Born on July 12, 1817 in Concord, Massachusetts, Henry David Thoreau lived a full and fascinating life. Thoreau’s political writings went on to inspire future leaders in Martin Luther King Jr. and Mahatma Gandhi, and his naturalist writings and transcendentalist thought took a stronghold in American popular culture, with his books, articles, and decades of journals and essays remaining widely read, analyzed and enjoyed today.
Over the last year, Thoreau aficionados and scholars alike have gathered worldwide to celebrate Thoreau’s continued legacy in the context of Thoreau’s 200th birthday — including Dr. Rochelle Johnson, Professor of English and Environmental Studies at The College of Idaho. The renewed international interest in Thoreau thanks to the bicentennial led Johnson into participating in what she called “a year-and-a-half blitz” of Thoreau scholarship, resulting in her producing numerous essays, lectures and classes in the Treasure Valley and well beyond, including a keynote lecture earlier this month in Sweden.

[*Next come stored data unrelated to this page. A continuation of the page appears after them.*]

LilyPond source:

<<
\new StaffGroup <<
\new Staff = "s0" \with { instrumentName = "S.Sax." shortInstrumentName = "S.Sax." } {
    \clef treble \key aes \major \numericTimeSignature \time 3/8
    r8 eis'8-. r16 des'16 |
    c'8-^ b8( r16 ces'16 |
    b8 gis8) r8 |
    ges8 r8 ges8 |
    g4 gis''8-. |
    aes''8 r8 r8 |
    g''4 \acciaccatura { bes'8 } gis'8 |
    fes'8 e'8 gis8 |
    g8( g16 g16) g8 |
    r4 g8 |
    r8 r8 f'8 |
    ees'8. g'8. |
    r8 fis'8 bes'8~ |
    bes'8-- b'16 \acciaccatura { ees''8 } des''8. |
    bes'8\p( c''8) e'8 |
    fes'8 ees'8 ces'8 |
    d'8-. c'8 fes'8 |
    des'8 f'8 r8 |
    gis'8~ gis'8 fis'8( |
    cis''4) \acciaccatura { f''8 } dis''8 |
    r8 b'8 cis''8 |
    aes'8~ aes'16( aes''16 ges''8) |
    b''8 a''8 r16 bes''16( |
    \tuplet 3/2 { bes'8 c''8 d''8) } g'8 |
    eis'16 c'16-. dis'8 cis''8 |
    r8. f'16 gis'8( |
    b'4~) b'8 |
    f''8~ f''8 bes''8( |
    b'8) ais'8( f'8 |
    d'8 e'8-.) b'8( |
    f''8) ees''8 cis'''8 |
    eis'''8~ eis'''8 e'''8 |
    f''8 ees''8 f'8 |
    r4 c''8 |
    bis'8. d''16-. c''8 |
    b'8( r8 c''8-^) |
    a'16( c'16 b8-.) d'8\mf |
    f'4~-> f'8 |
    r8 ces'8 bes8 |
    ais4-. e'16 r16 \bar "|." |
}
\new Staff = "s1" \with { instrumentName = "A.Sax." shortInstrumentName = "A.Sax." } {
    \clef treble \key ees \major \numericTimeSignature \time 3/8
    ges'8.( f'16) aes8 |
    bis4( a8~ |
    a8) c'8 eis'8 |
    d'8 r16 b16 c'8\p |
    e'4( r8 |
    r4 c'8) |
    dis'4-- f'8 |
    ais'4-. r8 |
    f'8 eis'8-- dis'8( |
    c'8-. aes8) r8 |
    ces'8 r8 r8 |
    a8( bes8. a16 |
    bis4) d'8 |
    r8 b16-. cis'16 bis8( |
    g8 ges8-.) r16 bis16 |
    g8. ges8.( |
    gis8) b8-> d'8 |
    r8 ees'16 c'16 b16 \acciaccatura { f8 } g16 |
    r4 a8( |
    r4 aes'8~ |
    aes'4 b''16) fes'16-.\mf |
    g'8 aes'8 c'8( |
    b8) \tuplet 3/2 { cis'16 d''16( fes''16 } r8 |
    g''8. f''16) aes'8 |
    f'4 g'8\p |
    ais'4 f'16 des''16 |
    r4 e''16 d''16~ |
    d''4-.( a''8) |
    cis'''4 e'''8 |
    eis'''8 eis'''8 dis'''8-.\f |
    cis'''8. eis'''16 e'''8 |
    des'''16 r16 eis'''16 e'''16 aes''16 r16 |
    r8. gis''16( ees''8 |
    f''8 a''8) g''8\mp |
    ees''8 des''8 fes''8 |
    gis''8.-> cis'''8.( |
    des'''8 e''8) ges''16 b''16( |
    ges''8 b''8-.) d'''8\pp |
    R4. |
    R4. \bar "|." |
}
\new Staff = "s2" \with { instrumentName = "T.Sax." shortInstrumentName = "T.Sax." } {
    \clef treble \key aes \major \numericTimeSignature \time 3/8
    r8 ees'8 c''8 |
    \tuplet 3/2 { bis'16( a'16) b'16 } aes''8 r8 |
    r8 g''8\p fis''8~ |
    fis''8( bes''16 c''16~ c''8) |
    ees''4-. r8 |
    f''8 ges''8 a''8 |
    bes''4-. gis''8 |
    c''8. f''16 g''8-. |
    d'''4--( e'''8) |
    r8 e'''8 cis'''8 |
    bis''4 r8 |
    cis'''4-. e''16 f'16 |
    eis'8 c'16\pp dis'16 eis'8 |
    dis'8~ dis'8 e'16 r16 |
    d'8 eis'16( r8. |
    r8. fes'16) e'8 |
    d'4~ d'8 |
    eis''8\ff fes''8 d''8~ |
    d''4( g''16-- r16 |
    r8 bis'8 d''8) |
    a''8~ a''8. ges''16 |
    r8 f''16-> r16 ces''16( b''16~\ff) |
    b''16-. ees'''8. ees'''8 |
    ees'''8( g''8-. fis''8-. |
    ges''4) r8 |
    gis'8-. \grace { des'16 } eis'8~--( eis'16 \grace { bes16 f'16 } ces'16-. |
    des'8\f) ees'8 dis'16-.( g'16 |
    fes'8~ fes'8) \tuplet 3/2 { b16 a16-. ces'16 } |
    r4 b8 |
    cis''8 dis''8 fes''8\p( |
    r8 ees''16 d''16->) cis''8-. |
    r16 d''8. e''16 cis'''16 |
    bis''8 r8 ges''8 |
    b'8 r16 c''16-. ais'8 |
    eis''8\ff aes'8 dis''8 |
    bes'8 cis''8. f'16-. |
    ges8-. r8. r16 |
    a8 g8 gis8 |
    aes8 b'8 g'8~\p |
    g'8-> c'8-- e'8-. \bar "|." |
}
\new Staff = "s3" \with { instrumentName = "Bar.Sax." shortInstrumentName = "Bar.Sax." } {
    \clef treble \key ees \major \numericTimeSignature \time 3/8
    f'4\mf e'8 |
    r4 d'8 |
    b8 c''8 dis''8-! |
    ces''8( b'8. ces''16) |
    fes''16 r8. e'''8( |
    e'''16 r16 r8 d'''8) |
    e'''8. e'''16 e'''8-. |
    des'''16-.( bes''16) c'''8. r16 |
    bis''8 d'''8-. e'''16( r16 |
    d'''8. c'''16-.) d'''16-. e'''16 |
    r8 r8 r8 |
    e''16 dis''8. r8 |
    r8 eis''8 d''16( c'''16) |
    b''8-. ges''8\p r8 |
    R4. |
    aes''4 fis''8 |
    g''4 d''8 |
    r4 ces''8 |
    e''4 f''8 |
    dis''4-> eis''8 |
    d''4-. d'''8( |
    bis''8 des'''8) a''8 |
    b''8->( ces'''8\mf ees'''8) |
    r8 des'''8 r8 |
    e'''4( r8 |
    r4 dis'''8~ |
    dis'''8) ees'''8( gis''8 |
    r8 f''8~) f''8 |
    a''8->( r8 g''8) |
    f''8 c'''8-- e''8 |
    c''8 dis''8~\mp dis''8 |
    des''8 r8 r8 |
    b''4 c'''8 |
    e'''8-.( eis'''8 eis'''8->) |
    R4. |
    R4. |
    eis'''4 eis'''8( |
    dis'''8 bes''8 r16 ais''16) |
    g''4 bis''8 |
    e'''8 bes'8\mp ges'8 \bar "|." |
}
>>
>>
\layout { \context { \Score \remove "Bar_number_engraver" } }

“The fascinating thing about literary scholarship is that we uncover significant new understandings even of authors who have been dead and deeply studied for 150 years,” Johnson said. “All this recent work is based on new thinking I’ve been doing and on new readings of Thoreau’s life and work. We’re recovering elements of his life that we haven’t attended to.”
Johnson currently serves on the board of directors for the Thoreau Society, an organization of Thoreau researchers and admirers that hosts annual gatherings in Concord each summer and produces a quarterly newsletter and an annual journal of scholarly work devoted to Thoreau. The society also hosts special panels featured at conferences of the Modern Language Association and American Literature Association that Johnson has helped to organize over the last seven years alongside Dr. Kristen Case of the University of Maine.
Johnson’s years of Thoreau scholarship and her regular activity with the Thoreau Society led to numerous requests from the academic community for essays and presentations about Thoreau over the last year to coincide with the bicentennial. This included a collaboration with Dr. Samantha Harvey from Boise State University for a piece in Cambridge University Press’ “Thoreau at Two Hundred: Essays and Reassessments”, and a forthcoming essay in “The Blackwell Companion to American Literature.”
Presentations on Thoreau also kept Johnson moving throughout the United States and beyond, including to the Thoreau Society Annual Gathering in Concord, the Modern Language Association Conference in Philadelphia, the Huntington Library in San Marino, California, Bucknell University, and Lyon, France. Most recently, she delivered one of two keynote lectures at the “Uses and Abuses of Thoreau at 200,” an International Symposium in Gothenburg, Sweden.
“That talk in particular was very meaningful to me because of the way the conference was themed,” Johnson said of her time in Sweden. “I personally needed to think about Thoreau’s own grappling with what he saw as the cultural violence that’s inflicted by political abuse, and with how his work in this regard might help us now in the world we live in.”
Johnson worked toward her presentations throughout a full schedule of teaching Thoreau material throughout last fall, both at the undergraduate level at the C of I as well as with 125 adult learners at Boise’s Osher Institute of Lifelong Learning. Fall 2017 marked the first time in nearly two decades Johnson taught a class at the C of I exclusively on Thoreau, organized specifically to mark the bicentennial year. While initially contacted by Osher to teach a class on the American poet Emily Dickinson, Johnson said she convinced Osher there would be an interest in a Thoreau class.
“I was living and breathing Thoreau and spending so much time reading and researching him, so I knew I wanted to bring that to share that energy locally and mark the bicentennial here,” Johnson said. “When I did these courses, all my students were interested to learn about his work, his life, his contributions to environmental history…Even today, he’s fascinating to so many people.”
Although Johnson originally intended for her fall seminar on Thoreau to be a one-off course, she said the enthusiasm her C of I students showed for the material was significant enough that the course may return in future years. Two students who took her course, Christian Foster and Henry Vaughn, went on to serve as voluntary research assistants to continue working on Thoreau’s writings.
“The things I heard the most from my students are things like ‘Thoreau made me examine my life’ and ‘He made me wonder how to live deliberately and what I valued most,’” she said. “As a teacher, hearing that they were so moved by the material was a great feeling, totally unexpected and fabulous.”
Johnson will return to Concord this summer for the next Thoreau Society Annual Gathering and she said she has plans to continue her Thoreau scholarship as she also shifts her focus toward an ongoing biography project on American writer and naturalist Susan Fenimore Cooper. Even as the hype behind Thoreau’s bicentennial winds down, she said she expects his appeal to continue capturing the scholarly imagination, as it always has.
“He has so much that can be applied to what we face today, which I think is part of his appeal,” Johnson said. “He thought about what it means to be human on a planet that is enduring environmental change because of human pressures that can lead to a civilization collapse. He was concerned about those things, and we are too.”